Tipton Times
- Type: Weekly newspaper
- Owner: Vernon Publishing
- Founder: Abel Marcy
- Founded: 1877
- Headquarters: Tipton, Missouri, United States
- Circulation: 1,465
- ISSN: 2834-3395
- OCLC number: 21615166
- Website: vernonpublishing.com/Times/News

= Tipton Times =

Newspaper in Missouri, U.S.

The Tipton Times is a weekly newspaper serving the city of Tipton, Missouri and Moniteau County. In 2018, the paper's circulation was 6,700.

== History ==
The newspaper was founded in 1877 by Abel Marcy. Marcy's sons and widow maintained the paper after his death in July 1884, and sold the paper to Walt M. Monroe in November 1885.

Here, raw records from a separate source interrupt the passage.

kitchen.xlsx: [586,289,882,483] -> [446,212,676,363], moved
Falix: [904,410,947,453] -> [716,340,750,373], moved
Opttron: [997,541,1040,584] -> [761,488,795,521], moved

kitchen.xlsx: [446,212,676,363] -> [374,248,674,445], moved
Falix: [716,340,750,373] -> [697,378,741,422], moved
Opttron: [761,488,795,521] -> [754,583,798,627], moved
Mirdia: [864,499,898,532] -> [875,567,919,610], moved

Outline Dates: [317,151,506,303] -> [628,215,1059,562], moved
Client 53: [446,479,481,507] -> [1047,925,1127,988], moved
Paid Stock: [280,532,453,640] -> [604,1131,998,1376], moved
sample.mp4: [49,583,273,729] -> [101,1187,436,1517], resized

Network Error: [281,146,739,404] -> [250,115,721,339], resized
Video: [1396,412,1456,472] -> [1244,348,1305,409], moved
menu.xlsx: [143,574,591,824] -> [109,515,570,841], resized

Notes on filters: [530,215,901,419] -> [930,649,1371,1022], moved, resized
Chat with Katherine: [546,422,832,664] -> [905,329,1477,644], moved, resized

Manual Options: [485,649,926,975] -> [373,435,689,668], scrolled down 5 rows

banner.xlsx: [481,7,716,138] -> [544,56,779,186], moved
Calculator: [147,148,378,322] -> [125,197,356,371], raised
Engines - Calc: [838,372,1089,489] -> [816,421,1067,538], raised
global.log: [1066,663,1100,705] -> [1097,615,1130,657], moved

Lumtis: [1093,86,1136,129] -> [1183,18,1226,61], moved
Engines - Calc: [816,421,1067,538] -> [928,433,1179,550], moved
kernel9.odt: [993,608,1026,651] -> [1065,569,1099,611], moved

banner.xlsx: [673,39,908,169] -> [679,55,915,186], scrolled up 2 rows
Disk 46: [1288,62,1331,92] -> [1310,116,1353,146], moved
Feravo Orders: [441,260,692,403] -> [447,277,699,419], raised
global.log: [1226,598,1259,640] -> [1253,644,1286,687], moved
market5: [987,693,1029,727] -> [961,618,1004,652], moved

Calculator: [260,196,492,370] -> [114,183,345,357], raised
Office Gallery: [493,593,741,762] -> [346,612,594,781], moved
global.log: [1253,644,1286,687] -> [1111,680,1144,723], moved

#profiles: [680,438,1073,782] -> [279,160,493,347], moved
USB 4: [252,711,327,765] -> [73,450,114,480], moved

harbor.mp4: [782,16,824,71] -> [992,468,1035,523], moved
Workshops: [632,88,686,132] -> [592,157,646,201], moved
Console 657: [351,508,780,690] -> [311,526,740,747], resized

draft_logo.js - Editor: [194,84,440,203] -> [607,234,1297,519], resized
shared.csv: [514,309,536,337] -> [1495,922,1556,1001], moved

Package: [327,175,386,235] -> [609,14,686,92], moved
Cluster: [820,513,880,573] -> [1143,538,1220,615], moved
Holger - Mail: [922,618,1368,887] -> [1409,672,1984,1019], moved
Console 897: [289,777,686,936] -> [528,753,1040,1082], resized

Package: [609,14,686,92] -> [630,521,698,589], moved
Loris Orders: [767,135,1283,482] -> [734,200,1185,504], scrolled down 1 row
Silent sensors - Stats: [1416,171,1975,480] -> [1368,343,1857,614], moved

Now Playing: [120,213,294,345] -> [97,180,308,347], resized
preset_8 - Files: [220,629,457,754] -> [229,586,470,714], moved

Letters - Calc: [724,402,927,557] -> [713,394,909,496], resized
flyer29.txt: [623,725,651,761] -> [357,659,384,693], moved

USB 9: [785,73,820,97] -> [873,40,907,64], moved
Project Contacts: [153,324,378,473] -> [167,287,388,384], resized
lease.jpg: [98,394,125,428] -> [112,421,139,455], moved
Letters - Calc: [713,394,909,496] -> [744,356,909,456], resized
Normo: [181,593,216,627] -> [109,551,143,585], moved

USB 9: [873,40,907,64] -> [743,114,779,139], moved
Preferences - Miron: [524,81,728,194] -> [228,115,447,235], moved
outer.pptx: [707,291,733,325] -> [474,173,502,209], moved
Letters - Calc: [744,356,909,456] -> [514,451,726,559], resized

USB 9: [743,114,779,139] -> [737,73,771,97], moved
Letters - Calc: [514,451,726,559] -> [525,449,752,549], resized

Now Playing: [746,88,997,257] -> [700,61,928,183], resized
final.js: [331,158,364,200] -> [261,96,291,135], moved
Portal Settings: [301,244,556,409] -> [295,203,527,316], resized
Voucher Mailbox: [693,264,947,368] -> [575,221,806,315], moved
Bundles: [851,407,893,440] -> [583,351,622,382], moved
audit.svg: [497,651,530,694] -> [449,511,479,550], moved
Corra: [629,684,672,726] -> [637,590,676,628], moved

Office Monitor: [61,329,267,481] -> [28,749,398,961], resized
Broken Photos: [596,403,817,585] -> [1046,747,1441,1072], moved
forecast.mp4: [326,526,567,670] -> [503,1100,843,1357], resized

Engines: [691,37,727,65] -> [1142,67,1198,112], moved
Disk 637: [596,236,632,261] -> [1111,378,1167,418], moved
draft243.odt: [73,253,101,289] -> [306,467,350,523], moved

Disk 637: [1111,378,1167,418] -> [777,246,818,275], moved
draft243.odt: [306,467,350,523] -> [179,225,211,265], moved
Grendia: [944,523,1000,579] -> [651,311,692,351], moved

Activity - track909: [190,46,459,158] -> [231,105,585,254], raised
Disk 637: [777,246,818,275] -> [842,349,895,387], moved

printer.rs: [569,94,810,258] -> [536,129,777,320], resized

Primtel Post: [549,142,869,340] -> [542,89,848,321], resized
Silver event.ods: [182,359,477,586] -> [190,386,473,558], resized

Twelve years later he sold the paper to his son Russell Monroe, and Joe H. Goddard. In 1901, Goddard obtained full ownership and ran the paper until his death in 1907. His wife Clara Goddard then sold the paper to Everett Pizer.

Upon his death in 1950, he was succeeded by his son E. N. “Norris” Pizer, who, in 1969, sold the paper to his daughter and son-in-law, Mary Jane and Tommy Miller. The couple operated the Tipton Times until selling in March 1984 to Vernon Publishing.